In this system, 10 would be ordered before 100, with “a” = 0. Let z be the next symbol after a, ‘1’. x+z = 101, y+z = 1001, and this should result in the reverse ordering of 1001, 101.
Another example, let x = 12, let y = 123. Ordering is 12, 123, because 1=1, 2=2, and ‘’ comes before ‘3’. Here choose any z such that 3 comes before z: say, 4. x+z = 124, y+z = 1234, ordering is now 1234, 124: 1=1, 2=2, 3 comes before 4, no need for further comparison.
For any given pair of strings, there’s either no answer or infinitely many (although only a countable number).
In fact, there’s a case where it’s easy to find an answer: If y = xv, and v[sub]0[/sub] is not the maximum character, pick any c with c > v[sub]0[/sub] and yc < xc.
Also, please keep in mind that the focus of this thread is not meant to be whether this problem is ever solvable, but whether the verifiability of it implies decidability.
Oops, you’re right. But I still think that unless you know something more about < then you have to perform an enumeration of z to search, which will terminate if and only if there actually is a solution.
(Leaving aside the lexicographic example. That’s either trivial or poorly stated.)
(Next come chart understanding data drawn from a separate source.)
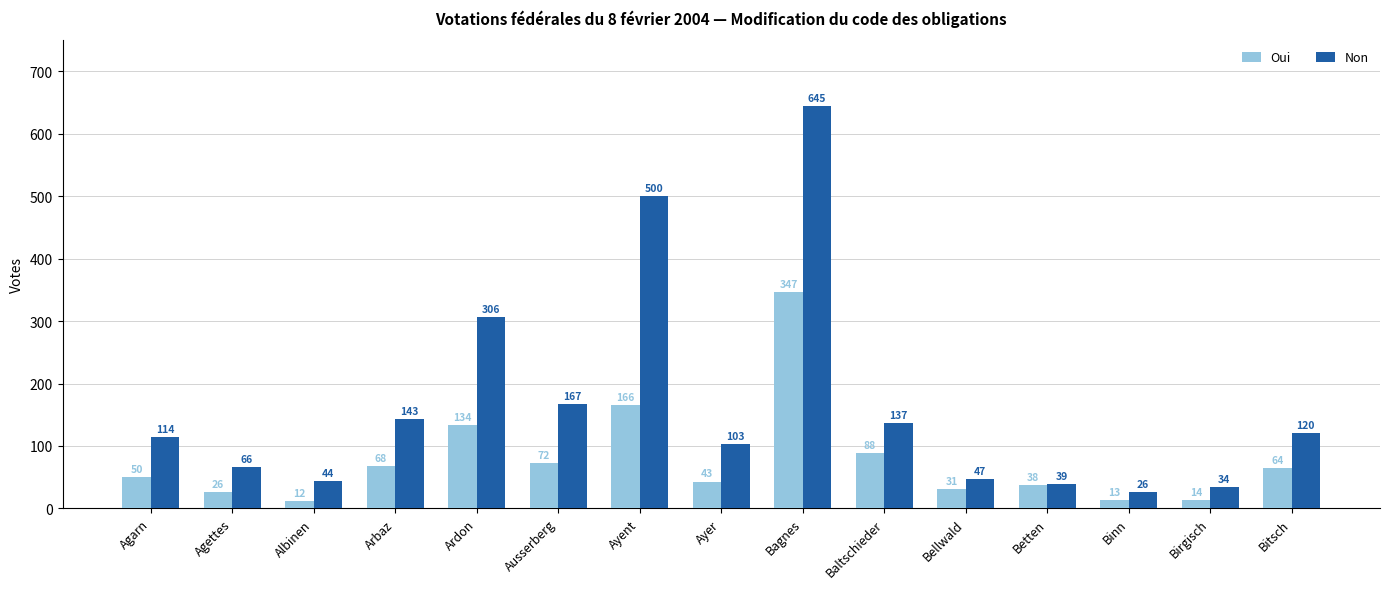

True or false: Non has a value of 137 at Baltschieder.

True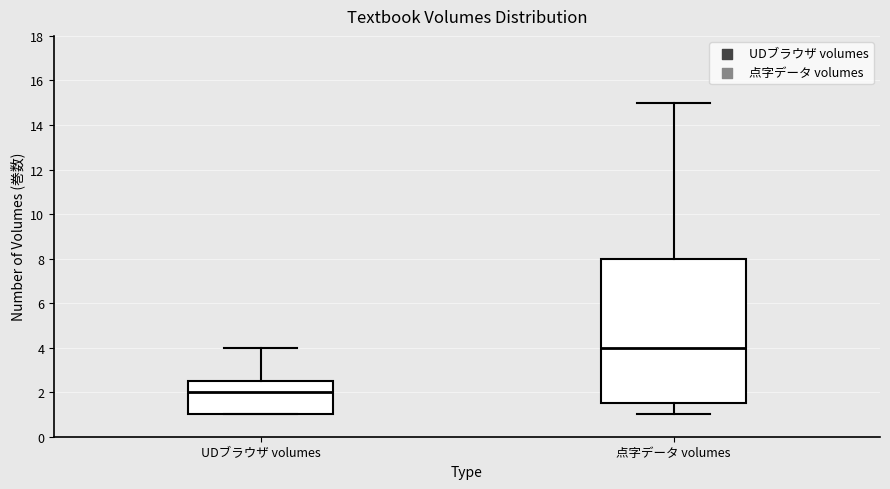

Reading left to right, transcribe this box plot: for each box, give where its median line is, the range the box spans, and where its two whiskers end, as read against the y-axis. The values are not printed on the chart, so give them approximately, as read against the axis.

UDブラウザ volumes: median 2.0, box 1.0 to 2.6, whiskers 1.0 to 4.0
点字データ volumes: median 4.0, box 1.6 to 8.0, whiskers 1.0 to 15.0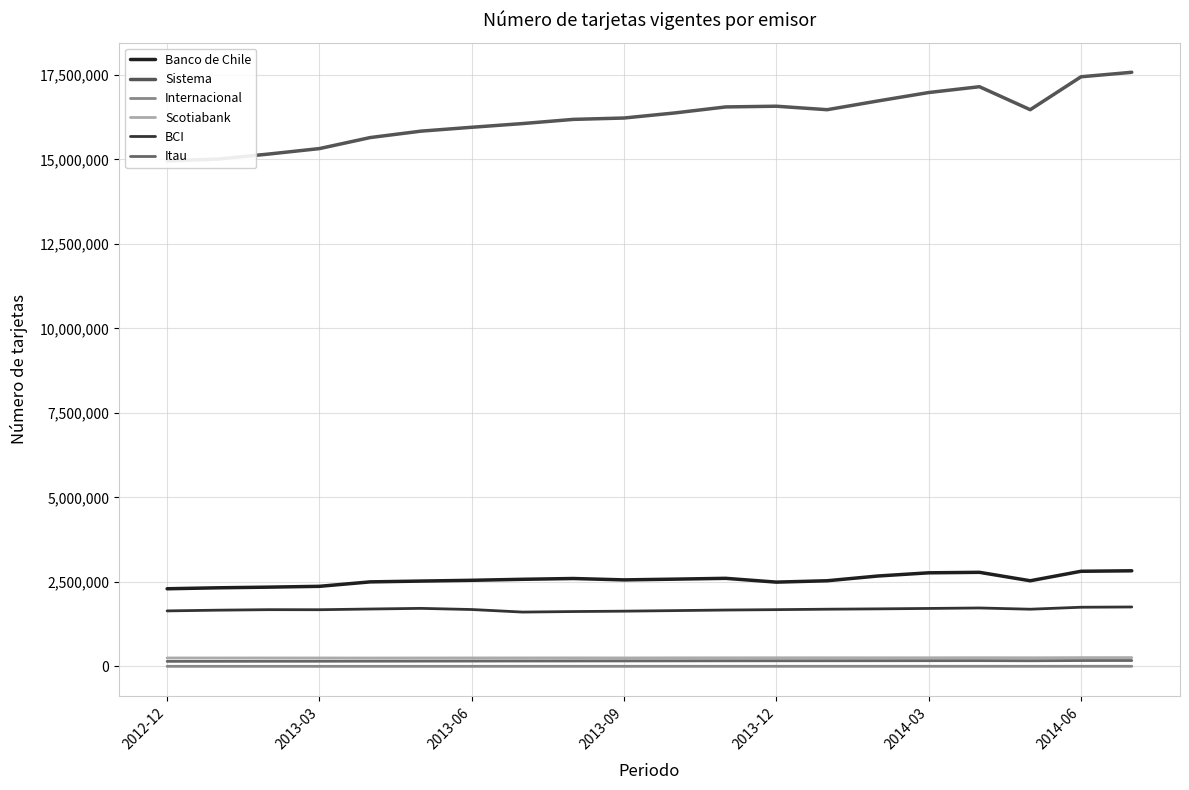

What is the difference between the highest and lowest values at 17?

16466699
Let the question be: does there exist a sequence of configurations* of a given Tm M on an input X that halts? Given such a sequence of configurations, verifying it is correct is trivial. Finding such a sequence is the Halting Problem which is not decidable.
*A configuration of a Tm is the encoding of the whole state of the machine: non-empty tape, state and head position.
What about this: verifiability implies that given Turing machine M, input x, and output y, there is a Turing machine M’(M,x,y) that decides M(x) = y. We can construct Turing machine N as follows:
for all y, return 1 if M’(M,x,y)
This halts because y must have finite length (or M’ would not be decidable) and there are a finite number of strings of that length or less.
ftg, correct me if I’m wrong, but if we know that a computation exists such that M(x) halts, then we can find that computation by by enumerating all computations of length 1, length 2, …, length k. Right? It’s not the halting problem because we already know that a halting computation exists.
It’s been a while since I touched any computability theory, but I’ll give it a shot.
Assume you have a boolean function f that takes two parameters that runs in polynomial time. Given x, you want to find z such that f(x, z) is true. Then, the following will always return a solution if there is one:
exhaustive_search(f, x)
{
for all z in S*
if (f(x, z)) return z
}
However, if there is no solution, then exhaustive_search will not terminate. That does not guarantee that there isn’t a different algorithm which will also terminate if there is a solution. However, my guess is there isn’t one.